Definire Il Signore degli Anelli una semplice “fiaba” è un errore che sminuisce la complessità e la profondità di un’opera epica che ha rivoluzionato il genere fantasy. La saga di J.R.R. Tolkien è molto più di una raccolta di racconti per bambini con una morale chiara e uno schema narrativo lineare. Al contrario, Il Signore degli Anelli è un’affascinante esplorazione delle sfumature del bene e del male, del sacrificio, del destino e del libero arbitrio, ambientata in un mondo ricco di dettagli e storie millenarie.
Le fiabe tradizionali offrono solitamente un conflitto netto tra bene e male, con personaggi archetipici e una morale esplicita. Tuttavia, la narrazione di Tolkien trascende questi limiti, introducendo personaggi complessi e moralmente ambigui. Figure come Gollum o Boromir incarnano la lotta interna tra la corruzione e la redenzione, rivelando che il male non è sempre una forza esterna da combattere, ma può risiedere nel cuore stesso degli individui. Questi personaggi non sono meri simboli, ma esseri umani tridimensionali che lottano con i propri demoni interiori, rendendo il tema del bene contro il male molto più sfumato e realistico rispetto alla tipica dicotomia delle fiabe.
Inoltre, a differenza delle fiabe, che spesso si svolgono in ambientazioni generiche e poco dettagliate, Il Signore degli Anelli è ambientato in un mondo meticolosamente costruito. La Terra di Mezzo non è solo uno sfondo, ma un personaggio a sé stante, con una storia, una geografia, e culture che influenzano direttamente gli eventi della trama. Tolkien ha creato un mondo vivo, con lingue proprie, miti, e una storia che si estende per migliaia di anni. Questo livello di dettaglio e di coerenza interna è senza precedenti nelle fiabe tradizionali, rendendo Il Signore degli Anelli una narrazione che si avvicina di più a un’opera epica o a un mito moderno.

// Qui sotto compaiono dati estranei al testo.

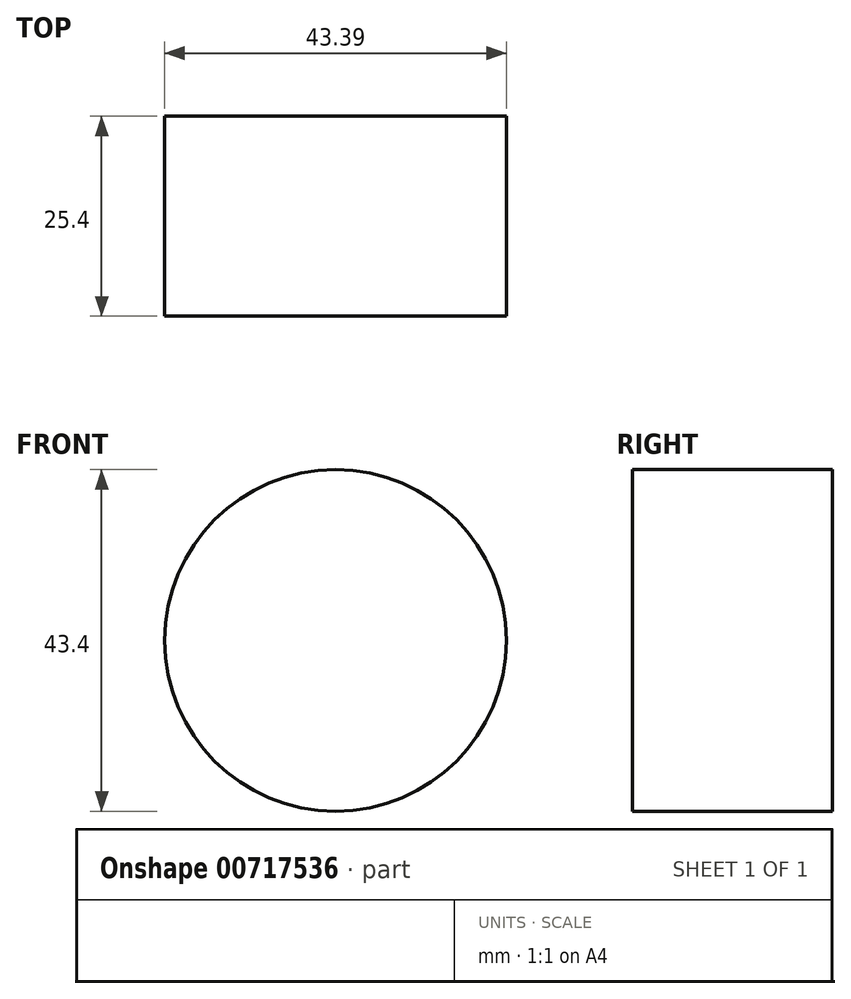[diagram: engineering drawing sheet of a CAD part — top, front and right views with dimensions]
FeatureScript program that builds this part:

La struttura narrativa di Il Signore degli Anelli è anch’essa lontana dalla semplicità delle fiabe. La trama è complessa, intrecciata con numerose sottotrame e una moltitudine di personaggi, ciascuno con il proprio arco evolutivo. Il linguaggio utilizzato da Tolkien è ricco, evocativo e poetico, mirato a un pubblico adulto e riflessivo. Le fiabe, al contrario, sono generalmente concise e lineari, progettate per comunicare rapidamente una lezione morale.
Un altro aspetto che distingue Il Signore degli Anelli dalle fiabe è l’assenza di un lieto fine convenzionale. Molte fiabe si concludono con la risoluzione del conflitto principale e la restaurazione dell’ordine, offrendo una chiusura confortante al lettore. Tuttavia, il finale di Il Signore degli Anelli, pur segnato dalla vittoria del bene, è permeato da un senso di perdita e malinconia. Frodo, nonostante abbia portato a termine la sua missione, non può più tornare alla vita semplice che conosceva; il suo viaggio ha lasciato ferite profonde, e la stessa Terra di Mezzo cambia per sempre. Questa conclusione complessa e agrodolce aggiunge una dimensione di realismo emotivo che raramente si trova nelle fiabe tradizionali.
In definitiva, leggere Il Signore degli Anelli come una fiaba significa ignorare la sua portata e la sua profondità. L’opera di Tolkien è un’epopea moderna che esplora le grandi questioni dell’esistenza umana, offrendo una visione ricca e stratificata della lotta tra bene e male, della natura del potere e della speranza nel mezzo della disperazione. Ridurla a una semplice fiaba significa perdere di vista ciò che la rende un capolavoro letterario.